Data for analysis START
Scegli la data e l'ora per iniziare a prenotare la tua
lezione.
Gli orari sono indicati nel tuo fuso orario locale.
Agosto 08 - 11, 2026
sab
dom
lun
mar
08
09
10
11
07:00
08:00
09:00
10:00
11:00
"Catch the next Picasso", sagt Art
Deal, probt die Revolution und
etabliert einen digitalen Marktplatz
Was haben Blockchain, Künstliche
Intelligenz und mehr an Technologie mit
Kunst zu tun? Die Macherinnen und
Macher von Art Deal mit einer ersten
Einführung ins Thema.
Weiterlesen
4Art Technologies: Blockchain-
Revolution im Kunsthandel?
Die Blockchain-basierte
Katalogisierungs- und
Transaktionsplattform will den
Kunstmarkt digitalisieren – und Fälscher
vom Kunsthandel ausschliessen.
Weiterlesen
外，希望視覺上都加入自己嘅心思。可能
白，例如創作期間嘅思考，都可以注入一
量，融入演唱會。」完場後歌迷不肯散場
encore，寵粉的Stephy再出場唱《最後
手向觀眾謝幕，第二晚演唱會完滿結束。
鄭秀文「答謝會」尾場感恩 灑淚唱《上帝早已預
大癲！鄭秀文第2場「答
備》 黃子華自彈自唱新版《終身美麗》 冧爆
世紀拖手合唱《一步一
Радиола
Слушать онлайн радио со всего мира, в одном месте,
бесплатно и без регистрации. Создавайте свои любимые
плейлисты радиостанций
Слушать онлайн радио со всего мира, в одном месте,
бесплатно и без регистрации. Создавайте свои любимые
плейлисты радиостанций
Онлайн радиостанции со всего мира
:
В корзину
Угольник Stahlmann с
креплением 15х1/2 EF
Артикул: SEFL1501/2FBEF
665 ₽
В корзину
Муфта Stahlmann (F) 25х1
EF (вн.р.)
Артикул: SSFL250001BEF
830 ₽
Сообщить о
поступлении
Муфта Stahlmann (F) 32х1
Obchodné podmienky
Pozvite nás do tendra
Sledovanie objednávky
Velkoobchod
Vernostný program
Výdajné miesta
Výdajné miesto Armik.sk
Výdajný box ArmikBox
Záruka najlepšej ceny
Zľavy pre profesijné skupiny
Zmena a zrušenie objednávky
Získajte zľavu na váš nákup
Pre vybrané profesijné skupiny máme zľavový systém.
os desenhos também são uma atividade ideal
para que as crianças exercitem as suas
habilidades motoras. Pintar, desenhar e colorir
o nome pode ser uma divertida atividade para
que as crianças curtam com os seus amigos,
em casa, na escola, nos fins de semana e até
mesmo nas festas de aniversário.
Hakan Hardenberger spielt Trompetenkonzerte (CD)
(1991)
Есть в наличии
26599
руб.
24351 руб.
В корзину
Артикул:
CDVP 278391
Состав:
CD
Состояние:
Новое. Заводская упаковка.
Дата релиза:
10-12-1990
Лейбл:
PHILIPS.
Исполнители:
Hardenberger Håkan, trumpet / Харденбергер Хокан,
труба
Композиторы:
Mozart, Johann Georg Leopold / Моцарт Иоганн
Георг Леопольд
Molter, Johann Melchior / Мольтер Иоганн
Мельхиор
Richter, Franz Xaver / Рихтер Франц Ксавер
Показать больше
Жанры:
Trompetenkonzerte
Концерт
Data for analysis END
> [Work to be completed]
Reproduce the listing above with every "Weiterlesen" changed to "Mehr erfahren" and nothing else altered.

> [Answer space]
Scegli la data e l'ora per iniziare a prenotare la tua
lezione.
Gli orari sono indicati nel tuo fuso orario locale.
Agosto 08 - 11, 2026
sab
dom
lun
mar
08
09
10
11
07:00
08:00
09:00
10:00
11:00
"Catch the next Picasso", sagt Art
Deal, probt die Revolution und
etabliert einen digitalen Marktplatz
Was haben Blockchain, Künstliche
Intelligenz und mehr an Technologie mit
Kunst zu tun? Die Macherinnen und
Macher von Art Deal mit einer ersten
Einführung ins Thema.
Mehr erfahren
4Art Technologies: Blockchain-
Revolution im Kunsthandel?
Die Blockchain-basierte
Katalogisierungs- und
Transaktionsplattform will den
Kunstmarkt digitalisieren – und Fälscher
vom Kunsthandel ausschliessen.
Mehr erfahren
外，希望視覺上都加入自己嘅心思。可能
白，例如創作期間嘅思考，都可以注入一
量，融入演唱會。」完場後歌迷不肯散場
encore，寵粉的Stephy再出場唱《最後
手向觀眾謝幕，第二晚演唱會完滿結束。
鄭秀文「答謝會」尾場感恩 灑淚唱《上帝早已預
大癲！鄭秀文第2場「答
備》 黃子華自彈自唱新版《終身美麗》 冧爆
世紀拖手合唱《一步一
Радиола
Слушать онлайн радио со всего мира, в одном месте,
бесплатно и без регистрации. Создавайте свои любимые
плейлисты радиостанций
Слушать онлайн радио со всего мира, в одном месте,
бесплатно и без регистрации. Создавайте свои любимые
плейлисты радиостанций
Онлайн радиостанции со всего мира
:
В корзину
Угольник Stahlmann с
креплением 15х1/2 EF
Артикул: SEFL1501/2FBEF
665 ₽
В корзину
Муфта Stahlmann (F) 25х1
EF (вн.р.)
Артикул: SSFL250001BEF
830 ₽
Сообщить о
поступлении
Муфта Stahlmann (F) 32х1
Obchodné podmienky
Pozvite nás do tendra
Sledovanie objednávky
Velkoobchod
Vernostný program
Výdajné miesta
Výdajné miesto Armik.sk
Výdajný box ArmikBox
Záruka najlepšej ceny
Zľavy pre profesijné skupiny
Zmena a zrušenie objednávky
Získajte zľavu na váš nákup
Pre vybrané profesijné skupiny máme zľavový systém.
os desenhos também são uma atividade ideal
para que as crianças exercitem as suas
habilidades motoras. Pintar, desenhar e colorir
o nome pode ser uma divertida atividade para
que as crianças curtam com os seus amigos,
em casa, na escola, nos fins de semana e até
mesmo nas festas de aniversário.
Hakan Hardenberger spielt Trompetenkonzerte (CD)
(1991)
Есть в наличии
26599
руб.
24351 руб.
В корзину
Артикул:
CDVP 278391
Состав:
CD
Состояние:
Новое. Заводская упаковка.
Дата релиза:
10-12-1990
Лейбл:
PHILIPS.
Исполнители:
Hardenberger Håkan, trumpet / Харденбергер Хокан,
труба
Композиторы:
Mozart, Johann Georg Leopold / Моцарт Иоганн
Георг Леопольд
Molter, Johann Melchior / Мольтер Иоганн
Мельхиор
Richter, Franz Xaver / Рихтер Франц Ксавер
Показать больше
Жанры:
Trompetenkonzerte
Концерт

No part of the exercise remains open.